Leslie King

Personal information
- Full name: Leslie Catherine King
- Date of birth: 13 November 1963 (age 62)
- Place of birth: United States
- Position: Goalkeeper

International career
- Years: Team / Apps / (Gls)
- 1987–1994: New Zealand / 28 / (0)

= Leslie King (footballer) =

American-born New Zealand footballer

Leslie Catherine King (Leslie Moore) (born 13 November 1963) is a former association football player who represented the New Zealand women's national football team.

King made her Football Ferns debut in a 3–0 win over Hawaii on 12 December 1987 and ended her international career with 28 caps to her credit. At the time of the 1991 OFC Women's Championship, the New Zealanders reckoned King to be the best active female goalkeeper in the world.

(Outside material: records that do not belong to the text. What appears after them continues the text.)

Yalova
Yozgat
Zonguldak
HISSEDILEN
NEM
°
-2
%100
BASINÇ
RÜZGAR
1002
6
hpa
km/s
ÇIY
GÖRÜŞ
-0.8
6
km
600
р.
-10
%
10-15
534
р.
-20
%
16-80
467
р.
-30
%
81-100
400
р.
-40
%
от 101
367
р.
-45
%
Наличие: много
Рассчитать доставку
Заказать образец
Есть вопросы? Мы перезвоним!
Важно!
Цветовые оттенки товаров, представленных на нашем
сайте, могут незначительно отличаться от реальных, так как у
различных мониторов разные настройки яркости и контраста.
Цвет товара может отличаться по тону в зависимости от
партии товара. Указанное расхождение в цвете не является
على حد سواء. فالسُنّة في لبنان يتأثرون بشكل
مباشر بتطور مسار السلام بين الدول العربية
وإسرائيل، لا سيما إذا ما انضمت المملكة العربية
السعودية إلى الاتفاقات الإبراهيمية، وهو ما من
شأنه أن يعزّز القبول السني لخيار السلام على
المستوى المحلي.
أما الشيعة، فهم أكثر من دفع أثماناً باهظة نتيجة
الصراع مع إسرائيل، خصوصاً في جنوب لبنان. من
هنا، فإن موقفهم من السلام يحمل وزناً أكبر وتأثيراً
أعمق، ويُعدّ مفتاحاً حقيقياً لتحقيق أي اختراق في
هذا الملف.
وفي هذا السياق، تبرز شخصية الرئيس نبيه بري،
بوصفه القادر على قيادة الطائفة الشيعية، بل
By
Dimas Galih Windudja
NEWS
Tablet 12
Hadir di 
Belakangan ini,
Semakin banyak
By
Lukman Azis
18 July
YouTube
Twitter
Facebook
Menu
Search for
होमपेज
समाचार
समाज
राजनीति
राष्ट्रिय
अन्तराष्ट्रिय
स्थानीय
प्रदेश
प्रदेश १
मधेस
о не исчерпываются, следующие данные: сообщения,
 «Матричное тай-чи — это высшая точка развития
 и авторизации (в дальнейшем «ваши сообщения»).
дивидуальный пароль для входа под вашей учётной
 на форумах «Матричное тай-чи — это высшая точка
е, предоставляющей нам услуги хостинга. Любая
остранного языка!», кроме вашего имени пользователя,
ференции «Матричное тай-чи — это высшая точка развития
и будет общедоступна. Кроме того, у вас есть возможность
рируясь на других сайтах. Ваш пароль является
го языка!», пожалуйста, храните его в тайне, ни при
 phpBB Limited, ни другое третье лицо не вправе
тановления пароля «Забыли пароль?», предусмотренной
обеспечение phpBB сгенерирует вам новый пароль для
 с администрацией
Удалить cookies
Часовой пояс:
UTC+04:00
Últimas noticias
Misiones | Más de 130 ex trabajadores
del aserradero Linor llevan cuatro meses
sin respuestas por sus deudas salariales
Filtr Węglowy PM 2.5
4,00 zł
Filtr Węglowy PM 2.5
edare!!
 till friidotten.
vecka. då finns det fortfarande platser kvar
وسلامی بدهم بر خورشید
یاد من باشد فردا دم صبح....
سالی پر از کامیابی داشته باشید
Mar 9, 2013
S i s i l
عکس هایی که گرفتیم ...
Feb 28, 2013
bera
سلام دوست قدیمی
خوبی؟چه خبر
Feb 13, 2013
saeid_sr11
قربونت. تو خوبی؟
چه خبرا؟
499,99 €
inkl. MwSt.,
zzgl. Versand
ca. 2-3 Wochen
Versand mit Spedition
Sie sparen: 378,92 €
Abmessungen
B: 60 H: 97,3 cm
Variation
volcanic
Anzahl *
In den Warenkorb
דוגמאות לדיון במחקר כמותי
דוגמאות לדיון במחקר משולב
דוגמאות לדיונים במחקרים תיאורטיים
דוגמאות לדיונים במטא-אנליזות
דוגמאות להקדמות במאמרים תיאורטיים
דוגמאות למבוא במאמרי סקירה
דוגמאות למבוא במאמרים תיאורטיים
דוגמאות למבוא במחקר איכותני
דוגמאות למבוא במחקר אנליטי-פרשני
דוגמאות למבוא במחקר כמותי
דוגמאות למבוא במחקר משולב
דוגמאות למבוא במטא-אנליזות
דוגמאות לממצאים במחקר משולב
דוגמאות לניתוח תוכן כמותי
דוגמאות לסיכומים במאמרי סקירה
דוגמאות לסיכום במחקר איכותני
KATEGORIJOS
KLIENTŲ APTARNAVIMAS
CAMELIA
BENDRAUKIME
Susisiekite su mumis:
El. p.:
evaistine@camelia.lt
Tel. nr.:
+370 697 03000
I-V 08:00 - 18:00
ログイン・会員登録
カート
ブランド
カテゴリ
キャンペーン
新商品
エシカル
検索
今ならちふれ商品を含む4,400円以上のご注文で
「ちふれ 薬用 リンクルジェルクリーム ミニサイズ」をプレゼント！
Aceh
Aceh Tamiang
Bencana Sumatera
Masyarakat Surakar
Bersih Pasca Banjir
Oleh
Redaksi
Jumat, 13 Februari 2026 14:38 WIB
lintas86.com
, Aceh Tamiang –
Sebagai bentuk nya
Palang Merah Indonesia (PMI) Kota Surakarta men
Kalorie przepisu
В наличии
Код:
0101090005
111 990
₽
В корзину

King represented New Zealand at the Women's World Cup finals in China in 1991, playing all three group games.

==Softball==
King played softball at University for the Cal State Fullerton Titans from 1982 to 1985 and represented the United States women's national softball team on their tour of China in 1985. She moved to New Zealand to play soccer and also continued her softball career with the New Zealand women's national softball team. She was team captain when she was dropped from the team for the Softball at the 2000 Summer Olympics tournament.